Brasileiro Maurício da Cruz viraliza ao mostrar vida em ‘favela’ chinesa pagando aluguel irrisório em Pequim

Maurício da Cruz, um brasileiro que vive em Pequim, na China, tem chamado a atenção nas redes sociais ao compartilhar sua rotina em uma área que ele descreve como uma “favela chinesa”. Em vídeos que viralizaram, ele mostra os detalhes de sua moradia de 28 m², com revestimento externo de isopor, e revela que paga o equivalente a apenas R$ 30 de aluguel por mês.

A decisão de morar em uma área mais humilde na capital chinesa surgiu após a perda de seu emprego como tradutor de jogos eletrônicos, devido ao avanço da inteligência artificial. Diante do alto custo de vida em Pequim, Maurício optou por se mudar para a casa onde reside atualmente, herdada de sua sogra, para economizar.

O relato de Maurício, que chegou à China pela primeira vez aos onze anos e sempre nutriu o desejo de morar no país, oferece um olhar único sobre as transformações sociais e urbanas da China, contrastando a modernidade da metrópole com as moradias de áreas históricas. Conforme informação divulgada pelo g1, o brasileiro se tornou uma sensação na internet, atraindo milhões de visualizações de compatriotas curiosos sobre a vida no gigante asiático.

Uma vida de contrastes em Pequim

A casa de Maurício está localizada em uma área que antes pertencia a famílias ricas e era composta por conjuntos de casas com pátio interno, conhecidos como siheyuan. Após a tomada de poder pelo Partido Comunista, essas propriedades foram redistribuídas e subdivididas ao longo do tempo, acomodando diversas famílias e resultando em adaptações informais para suprir a falta de espaço e infraestrutura.

“Minha casinha antes não tinha banheiro até fazerem uma construção meio irregular, que é comum nesse tipo de área.
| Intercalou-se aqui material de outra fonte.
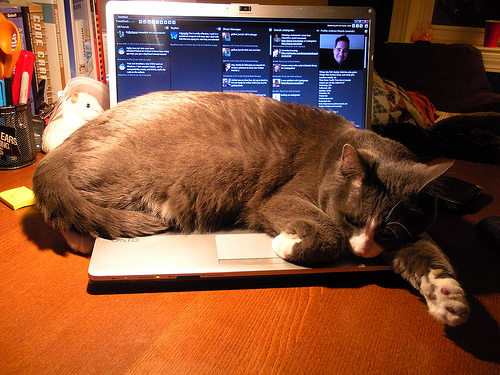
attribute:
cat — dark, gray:
[33, 89, 468, 327]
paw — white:
[390, 232, 469, 326]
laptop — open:
[88, 0, 395, 284]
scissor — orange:
[0, 14, 23, 107]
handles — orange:
[0, 12, 23, 78]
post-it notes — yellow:
[0, 186, 36, 211]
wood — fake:
[4, 151, 498, 373]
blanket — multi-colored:
[371, 68, 441, 130]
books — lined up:
[0, 0, 108, 103]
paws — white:
[270, 219, 471, 328]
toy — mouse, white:
[41, 92, 103, 154]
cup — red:
[483, 19, 500, 50]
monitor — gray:
[106, 1, 377, 128]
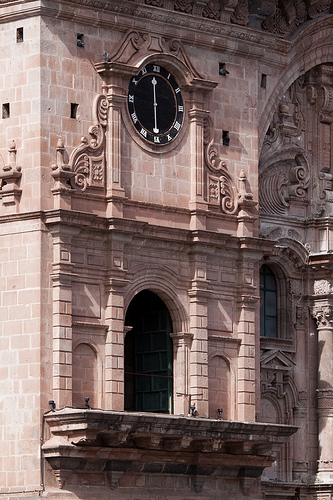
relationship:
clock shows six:
[125, 62, 185, 149] [151, 135, 162, 148]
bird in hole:
[217, 67, 230, 76] [217, 61, 227, 76]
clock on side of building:
[125, 62, 185, 149] [2, 2, 332, 499]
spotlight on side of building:
[81, 396, 94, 409] [2, 2, 332, 499]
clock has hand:
[125, 62, 185, 149] [148, 107, 160, 136]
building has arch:
[2, 2, 332, 499] [254, 60, 330, 479]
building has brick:
[2, 2, 332, 499] [51, 287, 71, 303]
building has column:
[2, 2, 332, 499] [94, 64, 140, 220]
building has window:
[2, 2, 332, 499] [121, 287, 187, 417]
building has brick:
[2, 2, 332, 499] [51, 299, 75, 316]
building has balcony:
[2, 2, 332, 499] [42, 408, 298, 471]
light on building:
[46, 399, 57, 415] [2, 2, 332, 499]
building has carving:
[2, 2, 332, 499] [51, 90, 110, 195]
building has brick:
[2, 2, 332, 499] [55, 337, 75, 354]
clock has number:
[125, 62, 185, 149] [176, 104, 185, 114]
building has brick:
[2, 2, 332, 499] [16, 347, 45, 363]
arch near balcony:
[254, 60, 330, 479] [42, 408, 298, 471]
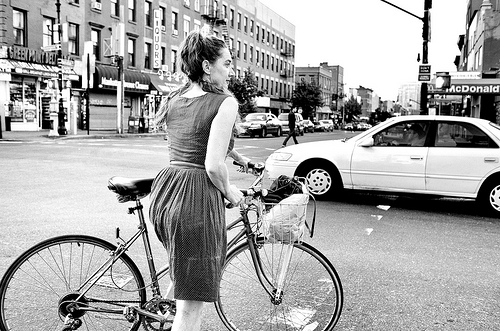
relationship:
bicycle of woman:
[2, 158, 344, 330] [146, 29, 250, 330]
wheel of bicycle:
[0, 233, 148, 331] [2, 158, 344, 330]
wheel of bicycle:
[215, 235, 343, 331] [2, 158, 344, 330]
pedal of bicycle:
[123, 306, 134, 324] [2, 158, 344, 330]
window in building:
[12, 7, 28, 47] [1, 1, 297, 134]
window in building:
[125, 37, 137, 69] [1, 1, 297, 134]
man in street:
[285, 100, 299, 145] [0, 127, 499, 307]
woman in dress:
[146, 29, 250, 330] [146, 88, 236, 302]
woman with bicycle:
[146, 29, 250, 330] [2, 158, 344, 330]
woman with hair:
[146, 29, 250, 330] [180, 29, 226, 93]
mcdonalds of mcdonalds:
[446, 84, 500, 92] [448, 86, 497, 92]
São os ‘puxadinhos’ você ocupa um espaço que não é de ninguém ali, do governo, e levanta uma parede. Não é legalizado, mas sempre foi feito por aqui”, explica Maurício.

Apesar das adaptações externas, como o revestimento de isopor, o interior da casa de 28 m² foi reformado pelo casal e conta com comodidades modernas, incluindo ar-condicionado. “Hoje, por dentro, minha casa é moderna, colocamos ar-condicionado e tudo está novinho. Apesar de ter só 28 metros quadrados, tem tudo que precisamos”, afirma.

Segurança e comunidade incomuns

Um dos aspectos que mais surpreende Maurício é a segurança na comunidade onde vive. Mesmo em uma área com moradias simples e vizinhos próximos, ele relata que nunca teve problemas e que objetos deixados na porta, como compras online, permanecem intactos.

“O que a gente compra na internet fica na porta, sabe? O pessoal passa, e mesmo assim ninguém mexe. Nem todo mundo aqui é rico, tem gente mais humilde, mas não existe roubo”, conta o brasileiro, destacando que as grades nas janelas, resquícios de um passado menos seguro, hoje chamam a atenção em um local tão seguro.

Apesar da proximidade com os vizinhos, que ele compara a uma falta de privacidade em relação ao Brasil, Maurício diz viver tranquilo e valoriza a convivência, que, segundo ele, é ótima e sem conflitos.

Do tradutor ao influenciador digital

Sem o emprego anterior, Maurício, de 37 anos, passou a dedicar mais tempo à produção de conteúdo sobre a vida na China. Seus vídeos, que exploram desde o cotidiano nas áreas históricas até curiosidades culturais, rapidamente conquistaram milhões de visualizações e seguidores.

“Parece que é tudo tão diferente que chama muita atenção. É uma sensação de novidade constante, sabe? Você sempre está sendo surpreendido”, reflete ele, comparando a experiência a estar em uma viagem permanente. A monetização dos vídeos tem ajudado a complementar sua renda e a manter o custo de vida na China.

Um novo projeto: agência de turismo

Com o sucesso nas redes sociais, Maurício planeja ir além da produção de conteúdo. Ele abriu uma empresa no Brasil e pretende lançar uma agência de turismo chamada “China Sem Fim”, com o objetivo de trazer brasileiros para conhecer a China em grupos.

“Quero usar todo esse conhecimento e a audiência que eu tenho para transformar isso em renda”, explica. Ele já recusou propostas de publicidade que não se alinhavam com seu perfil, preferindo construir um projeto sólido que mostre a China em sua autenticidade.